Guido Turchi (10 November 1916 - 15 September 2010) was an Italian composer and writer on music.

Guido Turchi was born in Rome, where he later studied at the Conservatorio di Musica Santa Cecilia with Cesare Dobici, A. Ferdinandi, and Alessandro Bustini, and was awarded diplomas in piano and composition in 1940. In 1945 he achieved the highest possible marks in the advanced diploma course given by Ildebrando Pizzetti.

Like many Italian composers of his own and the preceding generation, he was not interested in continuing the tradition of his immediate predecessors of the 19th century, but rather turned to other, earlier sources: Gregorian plainchant, Renaissance madrigals, instrumental composers of the eighteenth century, and to non-Italian music of contemporary Europe. In his early works, Turchi employed a musical language sometimes close to the twelve-tone system, though he did not embrace it entirely. The neo-madrigalism fashionable at the time also marks his work, with particular influences from Goffredo Petrassi. Bartók's stamp is also prominent on works such as the Concerto breve (1947) for string quartet. The Piccolo concerto notturno (1950), combining a post-tonal style indebted to Paul Hindemith with bold neo-Impressionist colours, is one of his most successful pieces.

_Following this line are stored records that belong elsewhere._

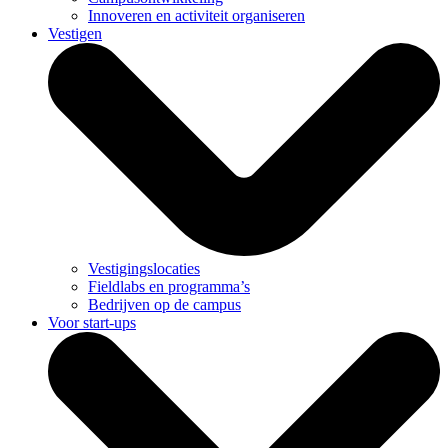
Innoveren en activiteit organiseren
Vestigen
Vestigingslocaties
Fieldlabs en programma’s
Bedrijven op de campus
Voor start-ups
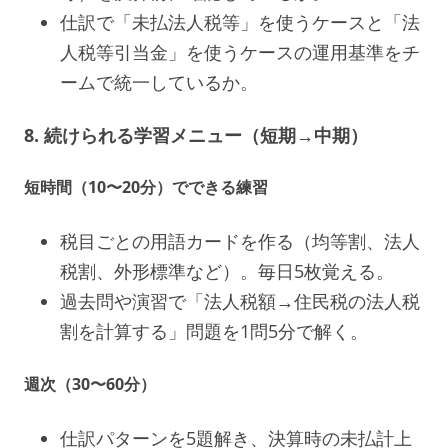
仕訳で「未払法人税等」を使うケースと「法
人税等引当金」を使うケースの運用基準をチ
ームで統一しているか。
8. 続けられる学習メニュー（短期→中期）
短時間（10〜20分）でできる練習
税目ごとの用語カードを作る（均等割、法人
税割、外形標準など）。毎日5枚覚える。
過去問や演習で「法人税額→住民税の法人税
割を計算する」問題を1問5分で解く。
週次（30〜60分）
仕訳パターンを5題解き、決算時の未払計上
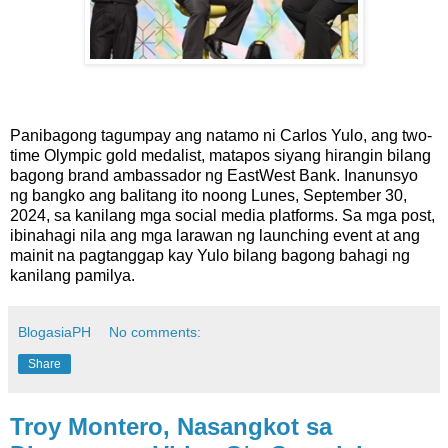
Panibagong tagumpay ang natamo ni Carlos Yulo, ang two-
time Olympic gold medalist, matapos siyang hirangin bilang
bagong brand ambassador ng EastWest Bank. Inanunsyo
ng bangko ang balitang ito noong Lunes, September 30,
2024, sa kanilang mga social media platforms. Sa mga post,
ibinahagi nila ang mga larawan ng launching event at ang
mainit na pagtanggap kay Yulo bilang bagong bahagi ng
kanilang pamilya.
BlogasiaPH
No comments:
Share
Troy Montero, Nasangkot sa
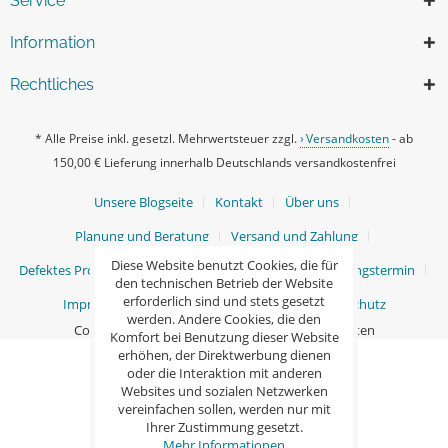
Service
Information
Rechtliches
* Alle Preise inkl. gesetzl. Mehrwertsteuer zzgl.
Versandkosten
- ab
150,00 € Lieferung innerhalb Deutschlands versandkostenfrei
Unsere Blogseite
Kontakt
Über uns
Planung und Beratung
Versand und Zahlung
Diese Website benutzt Cookies, die für
Defektes Produkt / Ersatzteile
Ihr persönlicher Beratungstermin
den technischen Betrieb der Website
erforderlich sind und stets gesetzt
Impressum
AGB
Widerrufsrecht
Datenschutz
werden. Andere Cookies, die den
Copyright © Ganß GmbH - Alle Rechte vorbehalten
Komfort bei Benutzung dieser Website
erhöhen, der Direktwerbung dienen
oder die Interaktion mit anderen
Websites und sozialen Netzwerken
vereinfachen sollen, werden nur mit
Ihrer Zustimmung gesetzt.
Mehr Informationen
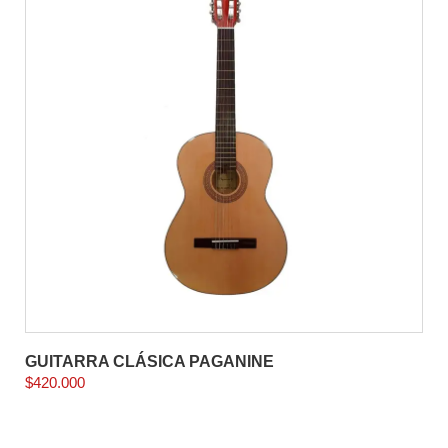
GUITARRA CLÁSICA PAGANINE
$
420.000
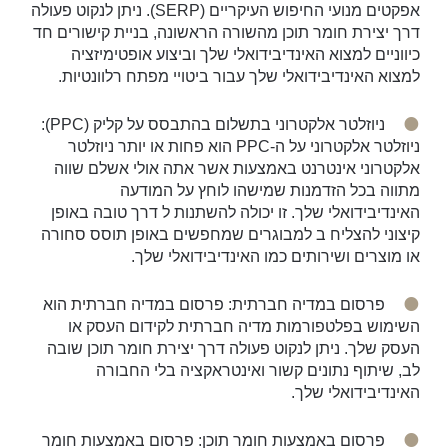
אפקטים מנועי החיפוש העיקריים (SERP). ניתן לנקוט פעולה
דרך יצירת חומר תוכן מהשורה הראשונה, בניית קישורים חד
כיווניים למצוא האינדיבידואלי שלך וביצוע אופטימיזציה
למצוא האינדיבידואלי שלך עבור ביטויי מפתח רלוונטיות.
ניוזלטר אלקטרוני בתשלום בהתבסס על קליק (PPC):
ניוזלטר אלקטרוני על ה-PPC הוא פחות או יותר ניוזלטר
אלקטרוני אינטרנט באמצעות אשר אתה אולי אשלם שווה
מתווה בכל הזדמנות שמישהו לוחץ על המודעה
האינדיבידואלי שלך. זו יכולה להשתנות ל דרך טובה באופן
קיצוני להצליח ב למבוגרים שמחפשים באופן תוסס סחורה
או מוצרים ושירותים כמו האינדיבידואלי שלך.
פרסום במדיה חברתית: פרסום במדיה חברתית הוא
השימוש בפלטפורמות מדיה חברתית לקידום העסק או
העסק שלך. ניתן לנקוט פעולה דרך יצירת חומר תוכן שובה
לב, שיתוף נתונים קשור ואינטראקציה בלי החבורה
האינדיבידואלי שלך.
פרסום באמצעות חומר תוכן: פרסום באמצעות חומר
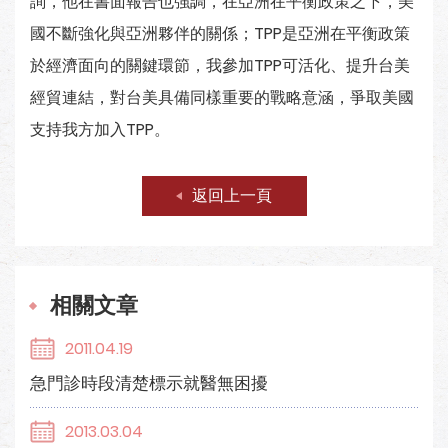
詢，他在書面報告也強調，在亞洲在平衡政策之下，美
國不斷強化與亞洲夥伴的關係；TPP是亞洲在平衡政策
於經濟面向的關鍵環節，我參加TPP可活化、提升台美
經貿連結，對台美具備同樣重要的戰略意涵，爭取美國
支持我方加入TPP。
返回上一頁
相關文章
2011.04.19
急門診時段清楚標示就醫無困擾
2013.03.04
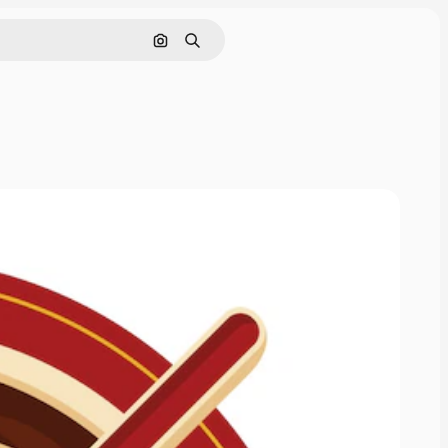
Tìm kiếm bằng hình ảnh
Tìm kiếm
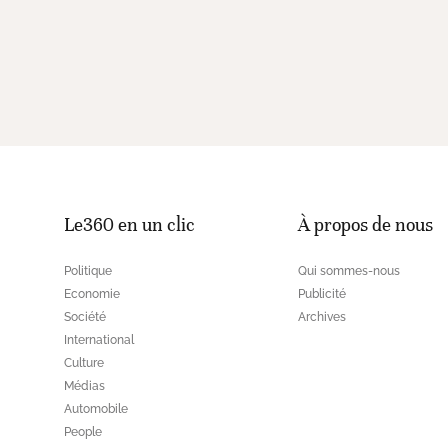
Le360 en un clic
À propos de nous
Politique
Qui sommes-nous
Economie
Publicité
Société
Archives
International
Culture
Médias
Automobile
People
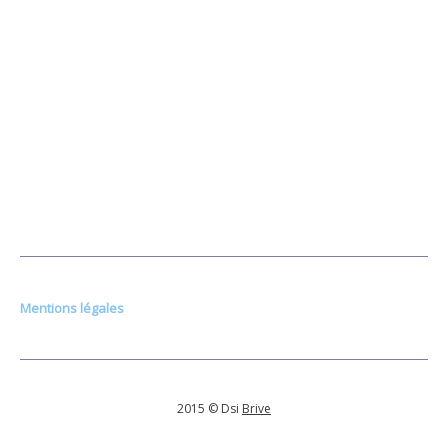
SUIVEZ-NOUS SUR LES RÉSEAUX
Mentions légales
2015 © Dsi
Brive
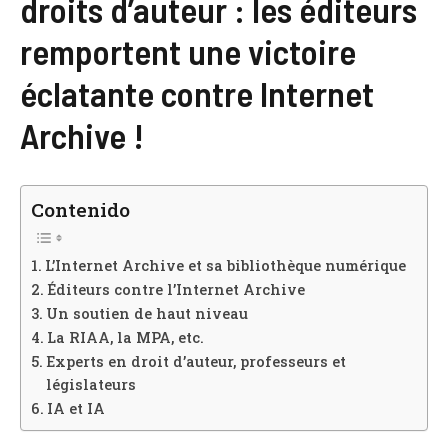
droits d’auteur : les éditeurs
remportent une victoire
éclatante contre Internet
Archive !
Contenido
L’Internet Archive et sa bibliothèque numérique
Éditeurs contre l’Internet Archive
Un soutien de haut niveau
La RIAA, la MPA, etc.
Experts en droit d’auteur, professeurs et
législateurs
IA et IA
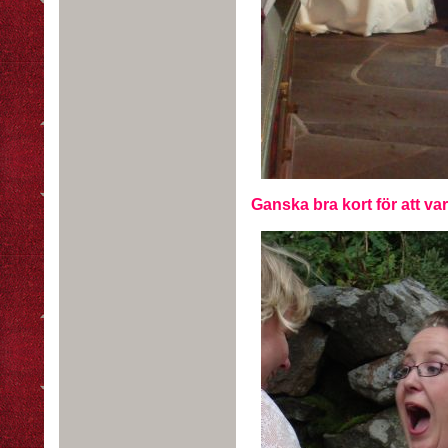
Ganska bra kort för att vara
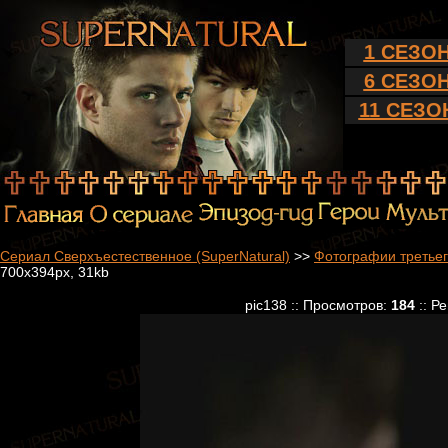
1 СЕЗО
6 СЕЗО
11 СЕЗО
Сериал Сверхъестественное (SuperNatural)
>>
Фотографии третьег
700x394px, 31kb
pic138 :: Просмотров:
184
:: Р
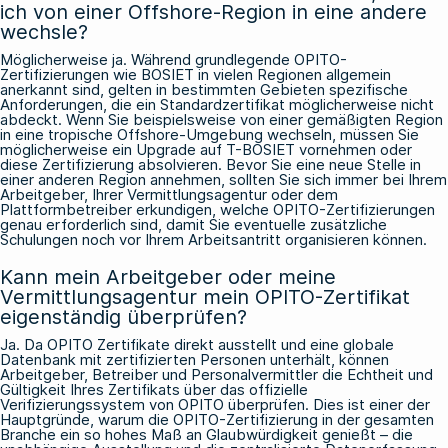
ich von einer Offshore-Region in eine andere
wechsle?
Möglicherweise ja. Während grundlegende OPITO-
Zertifizierungen wie BOSIET in vielen Regionen allgemein
anerkannt sind, gelten in bestimmten Gebieten spezifische
Anforderungen, die ein Standardzertifikat möglicherweise nicht
abdeckt. Wenn Sie beispielsweise von einer gemäßigten Region
in eine tropische Offshore-Umgebung wechseln, müssen Sie
möglicherweise ein Upgrade auf T-BOSIET vornehmen oder
diese Zertifizierung absolvieren. Bevor Sie eine neue Stelle in
einer anderen Region annehmen, sollten Sie sich immer bei Ihrem
Arbeitgeber, Ihrer Vermittlungsagentur oder dem
Plattformbetreiber erkundigen, welche OPITO-Zertifizierungen
genau erforderlich sind, damit Sie eventuelle zusätzliche
Schulungen noch vor Ihrem Arbeitsantritt organisieren können.
Kann mein Arbeitgeber oder meine
Vermittlungsagentur mein OPITO-Zertifikat
eigenständig überprüfen?
Ja. Da OPITO Zertifikate direkt ausstellt und eine globale
Datenbank mit zertifizierten Personen unterhält, können
Arbeitgeber, Betreiber und Personalvermittler die Echtheit und
Gültigkeit Ihres Zertifikats über das offizielle
Verifizierungssystem von OPITO überprüfen. Dies ist einer der
Hauptgründe, warum die OPITO-Zertifizierung in der gesamten
Branche ein so hohes Maß an Glaubwürdigkeit genießt – die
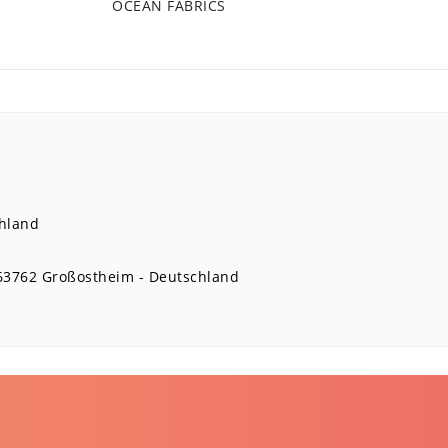
OCEAN FABRICS
hland
63762
Großostheim
Deutschland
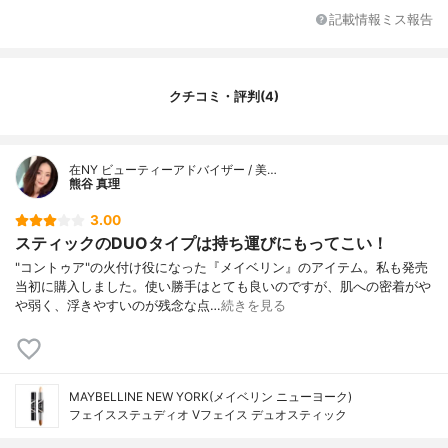
記載情報ミス報告
クチコミ・評判(4)
在NY ビューティーアドバイザー / 美…
熊谷 真理
3.00
スティックのDUOタイプは持ち運びにもってこい！
"コントゥア"の火付け役になった『メイベリン』のアイテム。私も発売
当初に購入しました。使い勝手はとても良いのですが、肌への密着がや
や弱く、浮きやすいのが残念な点…
続きを見る
MAYBELLINE NEW YORK(メイベリン ニューヨーク)
フェイスステュディオ Vフェイス デュオスティック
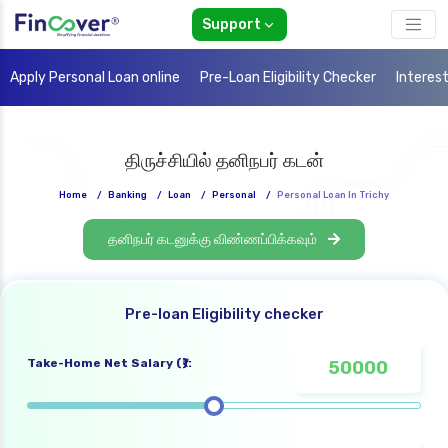
Support
Apply Personal Loan online
Pre-Loan Eligibility Checker
Interes
திருச்சியில் தனிநபர் கடன்
Home
/
Banking
/
Loan
/
Personal
/
Personal Loan In Trichy
தனிநபர் கடனுக்கு விண்ணப்பிக்கவும்
Pre-loan Eligibility checker
Take-Home Net Salary (₹):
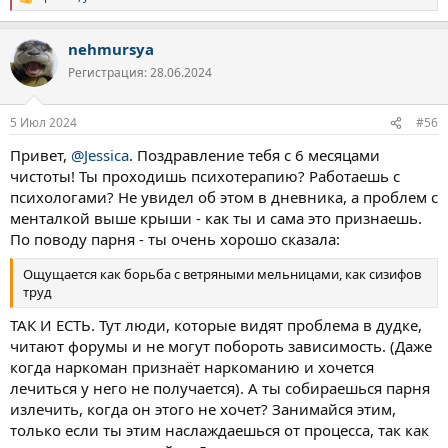
Р
е
а
nehmursya
к
ц
Регистрация: 28.06.2024
и
и
:
5 Июл 2024
#56
Привет,
@Jessica
. Поздравление тебя с 6 месяцами
чистоты! Ты проходишь психотерапию? Работаешь с
психологами? Не увидел об этом в дневника, а проблем с
менталкой выше крыши - как ты и сама это признаешь.
По поводу парня - ты очень хорошо сказала:
Ощущается как борьба с ветряными мельницами, как сизифов
труд
ТАК И ЕСТЬ. Тут люди, которые видят проблема в дудке,
читают форумы и не могут побороть зависимость. (Даже
когда наркоман признаёт наркоманию и хочется
лечиться у него не получается). А ты собираешься парня
излечить, когда он этого не хочет? Занимайся этим,
только если ты этим наслаждаешься от процесса, так как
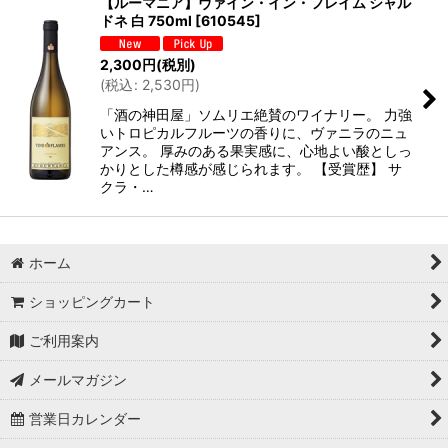
【ルーマニア】ヴァイン・イン・フレイム シャル
ドネ 白 750ml
[
610545
]
2,300
円
(税別)
(
税込
:
2,530
円
)
「酒の神田屋」ソムリエ絶賛のワイナリー。 力強
いトロピカルフルーツの香りに、ヴァニラのニュ
アンス。 厚みのある果実感に、心地よい酸としっ
かりとした樽感が感じられます。 【受賞歴】 サ
クラ・…
ホーム
ショッピングカート
ご利用案内
メールマガジン
営業日カレンダー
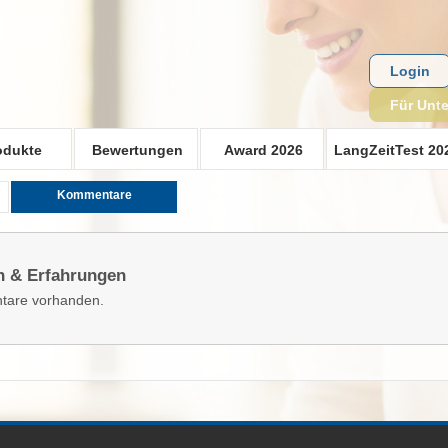
Login
Für Unt
odukte
Bewertungen
Award 2026
LangZeitTest 20
Kommentare
n & Erfahrungen
tare vorhanden.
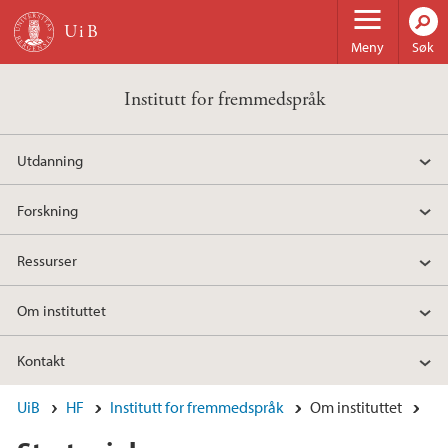
Hopp til hovedinnhold
Meny
Søk
Institutt for fremmedspråk
Utdanning
Forskning
Ressurser
Om instituttet
Kontakt
UiB
HF
Institutt for fremmedspråk
Om instituttet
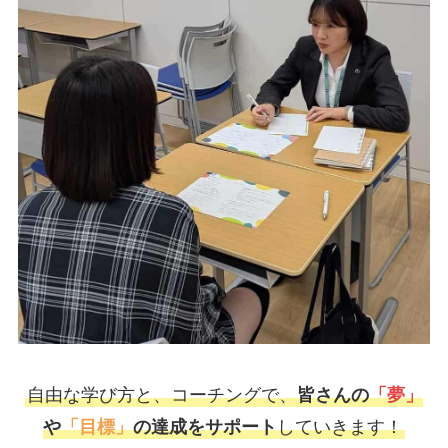
自由な学び方と、コーチングで、
皆さんの
「夢」
や
「目標」
の達成をサポート
していきます！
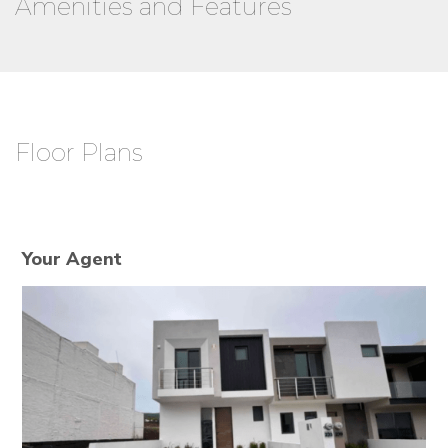
Amenities and Features
Floor Plans
Your Agent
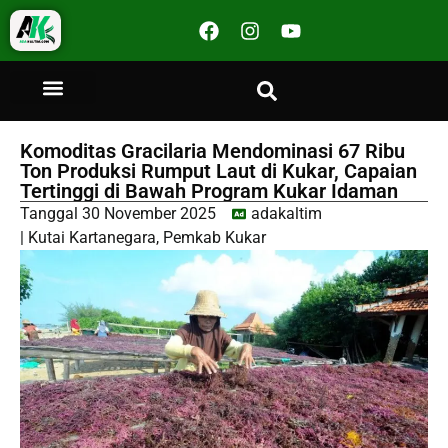
Komoditas Gracilaria Mendominasi 67 Ribu
Ton Produksi Rumput Laut di Kukar, Capaian
Tertinggi di Bawah Program Kukar Idaman
Tanggal
30 November 2025
adakaltim
|
Kutai Kartanegara
,
Pemkab Kukar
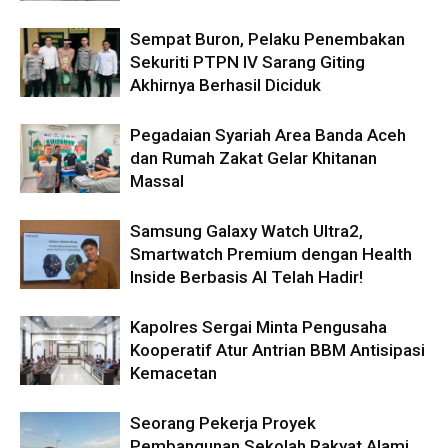
Sempat Buron, Pelaku Penembakan
Sekuriti PTPN IV Sarang Giting
Akhirnya Berhasil Diciduk
Pegadaian Syariah Area Banda Aceh
dan Rumah Zakat Gelar Khitanan
Massal
Samsung Galaxy Watch Ultra2,
Smartwatch Premium dengan Health
Inside Berbasis AI Telah Hadir!
Kapolres Sergai Minta Pengusaha
Kooperatif Atur Antrian BBM Antisipasi
Kemacetan
Seorang Pekerja Proyek
Pembangunan Sekolah Rakyat Alami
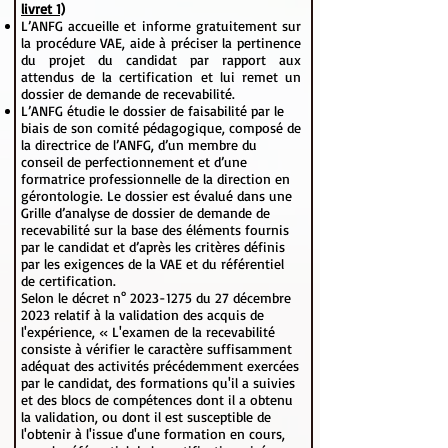
livret 1)
L’ANFG accueille et informe gratuitement sur
la procédure VAE, aide à préciser la pertinence
du projet du candidat par rapport aux
attendus de la certification et lui remet un
dossier de demande de recevabilité.
L’ANFG étudie le dossier de faisabilité par le
biais de son comité pédagogique, composé de
la directrice de l’ANFG, d’un membre du
conseil de perfectionnement et d’une
formatrice professionnelle de la direction en
gérontologie. Le dossier est évalué dans une
Grille d’analyse de dossier de demande de
recevabilité sur la base des éléments fournis
par le candidat et d’après les critères définis
par les exigences de la VAE et du référentiel
de certification.
Selon le décret n° 2023-1275 du 27 décembre
2023 relatif à la validation des acquis de
l'expérience, « L'examen de la recevabilité
consiste à vérifier le caractère suffisamment
adéquat des activités précédemment exercées
par le candidat, des formations qu'il a suivies
et des blocs de compétences dont il a obtenu
la validation, ou dont il est susceptible de
l'obtenir à l'issue d'une formation en cours,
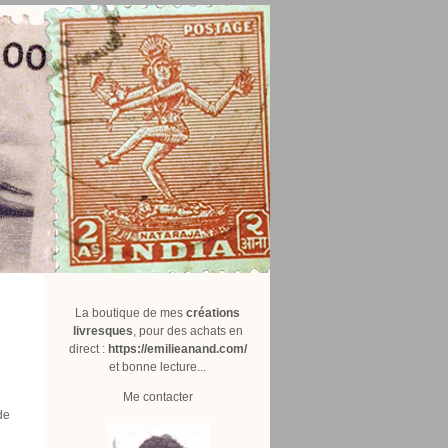
La boutique de mes
créations
livresques
, pour des achats en
direct :
https://emilieanand.com/
et bonne lecture...
Me contacter
de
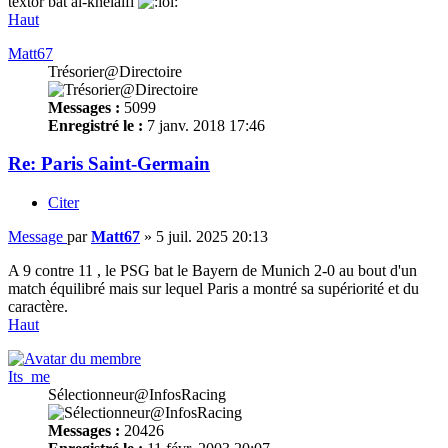
textor bat al-khelaifi
Haut
Matt67
Trésorier@Directoire
Messages :
5099
Enregistré le :
7 janv. 2018 17:46
Re: Paris Saint-Germain
Citer
Message
par
Matt67
»
5 juil. 2025 20:13
A 9 contre 11 , le PSG bat le Bayern de Munich 2-0 au bout d'un
match équilibré mais sur lequel Paris a montré sa supériorité et du
caractère.
Haut
Its_me
Sélectionneur@InfosRacing
Messages :
20426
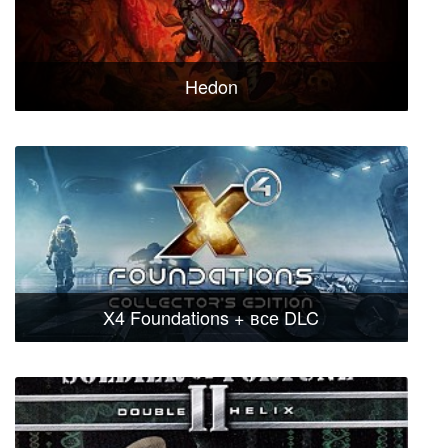
Hedon
X4 Foundations + все DLC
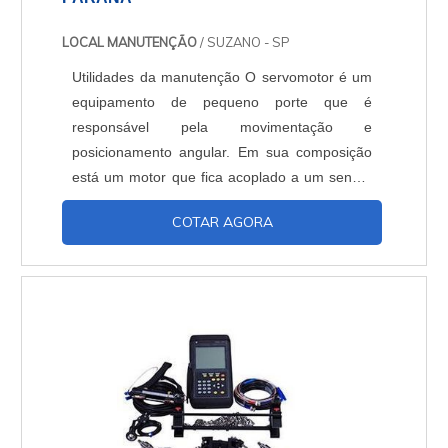
LOCAL MANUTENÇÃO
/ SUZANO - SP
Utilidades da manutenção O servomotor é um
equipamento de pequeno porte que é
responsável pela movimentação e
posicionamento angular. Em sua composição
está um motor que fica acoplado a um sensor
de posição, por isso é muito importante fazer
COTAR AGORA
uma boa manutenção de servo motor no
Paraná. Os servos recebem um sinal de
controle, que verifica a posição atual para
controlar o seu movimento indo para a posição
desejada com velocidade monitorada por
um....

Turchi's only opera is the three-act Il buon soldato Svejk, to a libretto by Gerardo Guerrieri based on Jaroslav Hašek’s Osudy dobrého vojáka Svejka za svetové války (The Adventures of the Good Soldier Svejk During the World War), first performed at La Scala in 1962 after a gestation period of almost ten years. It begins in a style reminiscent of Alban Berg’s Wozzeck, and progresses to a lighter, more detached mood.

Turchi died in Venice in September 2010.